AQUAMAN gets a bit of a bad rap among DC’s top tier superheroes. If you consider the DC Comics superheoes as stand-ins for Greek gods with SUPERMAN being Zeus, BATMAN being Hades, THE FLASH being Hermes, etc., then AQUAMAN is Poseidon. And no one mocks Poseidon. But since Aquaman has a silly costume and most people think his main ability is talking with marine life, he gets mocked (also, as the video game “Injustice: Gods Among Us” proved, being able to control underwater creatures has its advantages). However, DC Entertainment’s Chief Creative Officer Geoff Johns isn’t giving up on the underwater hero. “He’s a priority character for the company,” says Johns. Warner Bros. has already made that clear by trying to give him a TV show (the pilot wasn’t picked up) and is currently planning to release a direct-to-DVD animated feature.
Speaking to Variety, Johns explained the character’s positive aspects:
“There is no doubt in my mind that this is one of the most well-known characters among super-heroes, and in popular culture,” said Johns. The ocean setting, he suggested, should work to a writer’s advantage. “We are finding new areas in the ocean every day. It’s as alien as going to outer space,” he said.
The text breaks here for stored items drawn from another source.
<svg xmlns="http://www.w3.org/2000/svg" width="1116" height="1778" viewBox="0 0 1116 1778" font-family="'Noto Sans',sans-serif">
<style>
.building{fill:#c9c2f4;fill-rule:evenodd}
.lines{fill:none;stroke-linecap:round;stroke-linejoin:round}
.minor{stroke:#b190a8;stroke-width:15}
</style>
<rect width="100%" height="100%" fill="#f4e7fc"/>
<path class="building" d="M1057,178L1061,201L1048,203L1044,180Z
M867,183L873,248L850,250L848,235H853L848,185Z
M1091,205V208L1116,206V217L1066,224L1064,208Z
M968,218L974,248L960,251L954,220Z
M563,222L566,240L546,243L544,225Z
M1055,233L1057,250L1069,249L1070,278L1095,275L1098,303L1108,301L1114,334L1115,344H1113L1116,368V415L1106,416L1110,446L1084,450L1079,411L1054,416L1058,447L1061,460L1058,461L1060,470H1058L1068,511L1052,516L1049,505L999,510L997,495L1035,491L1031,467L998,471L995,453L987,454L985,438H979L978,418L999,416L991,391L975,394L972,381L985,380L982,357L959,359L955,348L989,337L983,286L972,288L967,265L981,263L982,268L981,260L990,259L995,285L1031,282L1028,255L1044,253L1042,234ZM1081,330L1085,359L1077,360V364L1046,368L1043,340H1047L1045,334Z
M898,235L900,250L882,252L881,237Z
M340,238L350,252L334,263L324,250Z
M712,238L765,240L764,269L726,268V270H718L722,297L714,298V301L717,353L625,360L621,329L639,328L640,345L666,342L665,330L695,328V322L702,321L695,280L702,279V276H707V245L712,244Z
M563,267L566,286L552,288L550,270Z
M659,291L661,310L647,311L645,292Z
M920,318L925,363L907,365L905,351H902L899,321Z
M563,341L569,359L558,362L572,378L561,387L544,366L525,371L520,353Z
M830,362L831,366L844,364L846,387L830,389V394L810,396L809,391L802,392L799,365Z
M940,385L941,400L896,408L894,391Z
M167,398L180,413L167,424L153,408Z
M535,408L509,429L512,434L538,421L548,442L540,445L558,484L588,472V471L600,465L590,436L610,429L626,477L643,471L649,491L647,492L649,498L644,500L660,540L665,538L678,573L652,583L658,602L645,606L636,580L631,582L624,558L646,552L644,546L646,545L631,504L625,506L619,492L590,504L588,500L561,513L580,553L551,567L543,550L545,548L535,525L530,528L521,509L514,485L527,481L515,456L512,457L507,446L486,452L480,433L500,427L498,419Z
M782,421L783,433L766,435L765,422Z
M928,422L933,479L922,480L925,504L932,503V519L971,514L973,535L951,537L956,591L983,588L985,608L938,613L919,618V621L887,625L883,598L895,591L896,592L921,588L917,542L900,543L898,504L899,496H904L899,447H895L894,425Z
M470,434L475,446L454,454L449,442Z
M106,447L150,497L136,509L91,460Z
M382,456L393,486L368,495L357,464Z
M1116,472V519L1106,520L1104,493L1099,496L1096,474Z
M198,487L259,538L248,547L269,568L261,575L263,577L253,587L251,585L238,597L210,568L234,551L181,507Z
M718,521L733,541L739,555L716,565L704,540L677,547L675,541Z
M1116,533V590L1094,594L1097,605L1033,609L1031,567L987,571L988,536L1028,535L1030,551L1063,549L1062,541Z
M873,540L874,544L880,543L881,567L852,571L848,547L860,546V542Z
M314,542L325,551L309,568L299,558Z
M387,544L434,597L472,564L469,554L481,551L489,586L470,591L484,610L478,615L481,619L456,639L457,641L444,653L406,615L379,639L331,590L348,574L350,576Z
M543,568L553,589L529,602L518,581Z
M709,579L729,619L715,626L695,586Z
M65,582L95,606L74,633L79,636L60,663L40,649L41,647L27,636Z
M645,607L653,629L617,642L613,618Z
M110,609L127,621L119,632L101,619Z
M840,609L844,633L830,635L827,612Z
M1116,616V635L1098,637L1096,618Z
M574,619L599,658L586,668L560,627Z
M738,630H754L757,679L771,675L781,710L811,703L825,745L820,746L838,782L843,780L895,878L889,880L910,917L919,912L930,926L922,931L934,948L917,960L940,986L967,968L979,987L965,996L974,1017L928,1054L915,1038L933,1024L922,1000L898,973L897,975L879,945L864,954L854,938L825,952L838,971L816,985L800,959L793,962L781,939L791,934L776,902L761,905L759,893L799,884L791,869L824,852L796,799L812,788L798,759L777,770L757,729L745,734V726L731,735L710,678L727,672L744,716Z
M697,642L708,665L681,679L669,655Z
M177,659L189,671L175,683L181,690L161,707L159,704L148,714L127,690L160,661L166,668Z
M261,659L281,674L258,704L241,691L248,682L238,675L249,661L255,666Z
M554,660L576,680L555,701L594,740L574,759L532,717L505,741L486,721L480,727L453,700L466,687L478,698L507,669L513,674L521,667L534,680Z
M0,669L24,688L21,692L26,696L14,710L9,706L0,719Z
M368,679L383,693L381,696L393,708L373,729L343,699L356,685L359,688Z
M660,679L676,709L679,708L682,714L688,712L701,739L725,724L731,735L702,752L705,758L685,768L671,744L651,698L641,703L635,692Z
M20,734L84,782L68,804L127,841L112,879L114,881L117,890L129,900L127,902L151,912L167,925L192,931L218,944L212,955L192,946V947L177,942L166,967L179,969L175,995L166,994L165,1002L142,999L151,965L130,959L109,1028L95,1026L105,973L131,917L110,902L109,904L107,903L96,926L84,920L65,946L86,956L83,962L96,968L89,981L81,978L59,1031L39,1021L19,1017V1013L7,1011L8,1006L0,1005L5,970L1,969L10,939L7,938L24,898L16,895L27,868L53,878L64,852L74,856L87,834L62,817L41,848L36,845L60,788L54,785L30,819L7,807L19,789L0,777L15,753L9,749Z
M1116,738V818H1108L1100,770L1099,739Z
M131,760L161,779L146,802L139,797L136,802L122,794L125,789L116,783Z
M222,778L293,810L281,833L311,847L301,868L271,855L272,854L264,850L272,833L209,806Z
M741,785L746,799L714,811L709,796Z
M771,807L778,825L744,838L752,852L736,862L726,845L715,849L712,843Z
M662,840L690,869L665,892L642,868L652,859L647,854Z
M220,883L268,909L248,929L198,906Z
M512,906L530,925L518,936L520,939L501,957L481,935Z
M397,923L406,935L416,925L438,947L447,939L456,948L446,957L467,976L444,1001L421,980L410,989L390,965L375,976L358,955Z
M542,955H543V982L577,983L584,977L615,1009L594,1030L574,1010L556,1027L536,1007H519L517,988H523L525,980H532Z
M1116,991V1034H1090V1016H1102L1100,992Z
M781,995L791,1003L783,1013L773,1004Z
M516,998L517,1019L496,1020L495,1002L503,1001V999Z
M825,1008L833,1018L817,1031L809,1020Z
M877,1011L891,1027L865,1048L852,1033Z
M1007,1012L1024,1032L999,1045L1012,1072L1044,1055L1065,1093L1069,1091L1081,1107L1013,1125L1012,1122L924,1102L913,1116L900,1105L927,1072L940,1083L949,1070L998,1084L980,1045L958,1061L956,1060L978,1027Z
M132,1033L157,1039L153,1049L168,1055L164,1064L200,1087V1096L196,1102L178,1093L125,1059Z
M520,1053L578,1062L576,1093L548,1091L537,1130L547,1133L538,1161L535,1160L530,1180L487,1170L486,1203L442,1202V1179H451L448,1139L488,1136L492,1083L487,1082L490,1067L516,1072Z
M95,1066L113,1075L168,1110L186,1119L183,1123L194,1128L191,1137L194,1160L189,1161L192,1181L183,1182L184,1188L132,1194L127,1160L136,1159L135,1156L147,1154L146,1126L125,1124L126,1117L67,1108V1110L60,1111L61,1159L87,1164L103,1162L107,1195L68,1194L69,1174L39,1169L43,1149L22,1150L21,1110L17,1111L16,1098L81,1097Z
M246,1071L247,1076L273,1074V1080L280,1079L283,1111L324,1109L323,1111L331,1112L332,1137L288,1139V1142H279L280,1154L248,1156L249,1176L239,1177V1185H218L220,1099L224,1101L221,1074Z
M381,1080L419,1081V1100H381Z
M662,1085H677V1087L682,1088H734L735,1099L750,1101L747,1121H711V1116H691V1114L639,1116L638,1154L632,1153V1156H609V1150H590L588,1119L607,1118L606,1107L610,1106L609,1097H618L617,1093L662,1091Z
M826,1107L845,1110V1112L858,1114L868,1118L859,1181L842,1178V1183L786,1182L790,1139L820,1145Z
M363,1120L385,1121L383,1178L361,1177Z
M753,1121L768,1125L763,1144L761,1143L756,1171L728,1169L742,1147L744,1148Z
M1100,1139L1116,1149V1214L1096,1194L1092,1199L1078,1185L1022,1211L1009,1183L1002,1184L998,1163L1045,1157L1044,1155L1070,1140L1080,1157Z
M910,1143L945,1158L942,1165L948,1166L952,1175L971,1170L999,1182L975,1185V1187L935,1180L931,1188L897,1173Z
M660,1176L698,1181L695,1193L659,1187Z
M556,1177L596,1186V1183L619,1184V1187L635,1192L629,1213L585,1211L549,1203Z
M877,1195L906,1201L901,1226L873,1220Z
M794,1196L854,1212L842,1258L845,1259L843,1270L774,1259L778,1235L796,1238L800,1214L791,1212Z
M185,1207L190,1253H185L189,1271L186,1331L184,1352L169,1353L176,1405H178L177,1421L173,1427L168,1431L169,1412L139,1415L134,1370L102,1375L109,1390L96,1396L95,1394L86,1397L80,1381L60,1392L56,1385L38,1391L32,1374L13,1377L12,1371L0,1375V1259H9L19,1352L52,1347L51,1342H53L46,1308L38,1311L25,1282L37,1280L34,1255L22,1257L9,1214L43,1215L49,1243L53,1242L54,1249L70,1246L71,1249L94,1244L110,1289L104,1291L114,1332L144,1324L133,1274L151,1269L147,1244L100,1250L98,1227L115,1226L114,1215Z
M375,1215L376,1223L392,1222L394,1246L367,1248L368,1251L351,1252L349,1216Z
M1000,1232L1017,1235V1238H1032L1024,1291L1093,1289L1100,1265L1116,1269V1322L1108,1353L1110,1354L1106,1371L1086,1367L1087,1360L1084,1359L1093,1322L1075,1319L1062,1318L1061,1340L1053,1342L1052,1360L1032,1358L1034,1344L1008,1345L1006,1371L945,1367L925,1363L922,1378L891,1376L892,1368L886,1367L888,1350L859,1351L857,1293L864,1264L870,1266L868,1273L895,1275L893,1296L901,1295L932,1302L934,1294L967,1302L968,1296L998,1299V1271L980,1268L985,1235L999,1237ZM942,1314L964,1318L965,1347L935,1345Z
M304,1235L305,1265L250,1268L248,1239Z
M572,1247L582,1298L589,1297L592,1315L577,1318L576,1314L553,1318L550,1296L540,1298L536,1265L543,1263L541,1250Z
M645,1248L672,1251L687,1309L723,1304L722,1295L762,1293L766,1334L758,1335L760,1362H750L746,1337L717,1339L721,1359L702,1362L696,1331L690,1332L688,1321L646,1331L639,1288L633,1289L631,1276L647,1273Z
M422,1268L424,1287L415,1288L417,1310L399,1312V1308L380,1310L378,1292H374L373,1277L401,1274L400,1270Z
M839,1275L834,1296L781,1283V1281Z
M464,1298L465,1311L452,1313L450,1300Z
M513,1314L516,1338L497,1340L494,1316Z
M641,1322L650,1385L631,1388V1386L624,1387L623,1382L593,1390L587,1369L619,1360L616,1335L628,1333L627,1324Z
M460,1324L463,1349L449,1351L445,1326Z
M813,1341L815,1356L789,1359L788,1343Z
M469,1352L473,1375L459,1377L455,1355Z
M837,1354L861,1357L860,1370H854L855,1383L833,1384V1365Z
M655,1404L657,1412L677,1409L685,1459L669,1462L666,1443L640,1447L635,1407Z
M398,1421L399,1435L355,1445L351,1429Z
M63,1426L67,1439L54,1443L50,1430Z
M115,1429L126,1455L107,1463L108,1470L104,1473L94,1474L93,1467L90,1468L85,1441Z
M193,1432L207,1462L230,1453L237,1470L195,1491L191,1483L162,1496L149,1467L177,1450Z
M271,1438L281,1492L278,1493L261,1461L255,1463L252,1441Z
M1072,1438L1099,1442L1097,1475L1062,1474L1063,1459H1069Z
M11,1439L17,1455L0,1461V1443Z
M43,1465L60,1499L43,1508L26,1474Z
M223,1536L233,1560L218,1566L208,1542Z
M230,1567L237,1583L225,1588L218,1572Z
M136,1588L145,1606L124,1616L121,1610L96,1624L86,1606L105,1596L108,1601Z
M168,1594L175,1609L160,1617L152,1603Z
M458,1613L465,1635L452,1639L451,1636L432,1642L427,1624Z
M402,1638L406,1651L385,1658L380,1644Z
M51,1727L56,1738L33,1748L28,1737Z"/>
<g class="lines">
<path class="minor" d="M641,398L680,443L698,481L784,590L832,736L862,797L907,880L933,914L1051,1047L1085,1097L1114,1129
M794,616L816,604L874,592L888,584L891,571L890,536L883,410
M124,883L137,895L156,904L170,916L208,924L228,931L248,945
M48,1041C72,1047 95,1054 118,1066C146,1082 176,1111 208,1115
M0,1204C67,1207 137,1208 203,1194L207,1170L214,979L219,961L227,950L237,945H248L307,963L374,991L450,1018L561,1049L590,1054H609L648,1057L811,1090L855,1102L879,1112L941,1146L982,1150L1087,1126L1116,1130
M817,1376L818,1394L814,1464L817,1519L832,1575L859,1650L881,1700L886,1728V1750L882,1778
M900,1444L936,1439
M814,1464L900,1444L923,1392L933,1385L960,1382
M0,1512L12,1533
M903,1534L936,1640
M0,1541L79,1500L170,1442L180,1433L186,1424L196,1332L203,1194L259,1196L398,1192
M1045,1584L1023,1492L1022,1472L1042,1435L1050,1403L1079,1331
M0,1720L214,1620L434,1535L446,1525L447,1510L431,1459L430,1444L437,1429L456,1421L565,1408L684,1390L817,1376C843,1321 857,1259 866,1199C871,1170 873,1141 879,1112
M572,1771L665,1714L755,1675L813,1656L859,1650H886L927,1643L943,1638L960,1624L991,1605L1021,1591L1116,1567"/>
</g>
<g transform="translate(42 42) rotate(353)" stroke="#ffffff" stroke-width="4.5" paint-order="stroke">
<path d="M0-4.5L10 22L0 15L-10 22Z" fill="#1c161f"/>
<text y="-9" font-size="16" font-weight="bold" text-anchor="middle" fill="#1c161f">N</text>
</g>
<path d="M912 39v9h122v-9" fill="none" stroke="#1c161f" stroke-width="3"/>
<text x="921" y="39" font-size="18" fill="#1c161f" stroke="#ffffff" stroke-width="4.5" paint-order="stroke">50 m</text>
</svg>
Of course, there isn’t anything official regarding an AQUAMAN feature film, but DC Comics is pushing the character hard. According to Variety:
In 2009 and 2010, Johns turned a large spotlight on Mera, Aquaman’s wife, giving her more presence and personality than she’s had in decades. “What I wanted to do was establish Mera alongside Green Lantern and The Flash in a very big way,” Johns explained, noting that he derived inspiration from the Queen Gorgo character in the 2007 Zack Snyder movie, “300.” Rather than playing up Aquaman’s Atlantis connections, Johns said he deliberately focused on developing his personality, supporting cast and enemies like Black Manta and the Ocean Master.
So despite AQUAMAN’s simple origin story which boils down to being raised in Atlantis, DC is checking off the boxes of a major love-interest and clearly defined villains. Also, he’s been given a “gritty” edge with long hair, beard, and harpoon hand. Comics Alliance does a good job of breaking down the character’s strengths and weaknesses, and personally I see his simplicity as a positive. Comics fans might not have much love for AQUAMAN, but screenwriters would have a lot of free reign because they only have to hit a few checkmarks for a general audience: He lives under the sea, can talk to sea creatures. Go nuts.
Obviously, this is all part of Warner Bros. strategy to get more DC superheroes on the big screen. AQUAMAN may seem like a joke, but honestly, so is the way the studio is scrambling to come up with a game plan. At least AQUAMAN has the creative freedom his other Justice League members lack.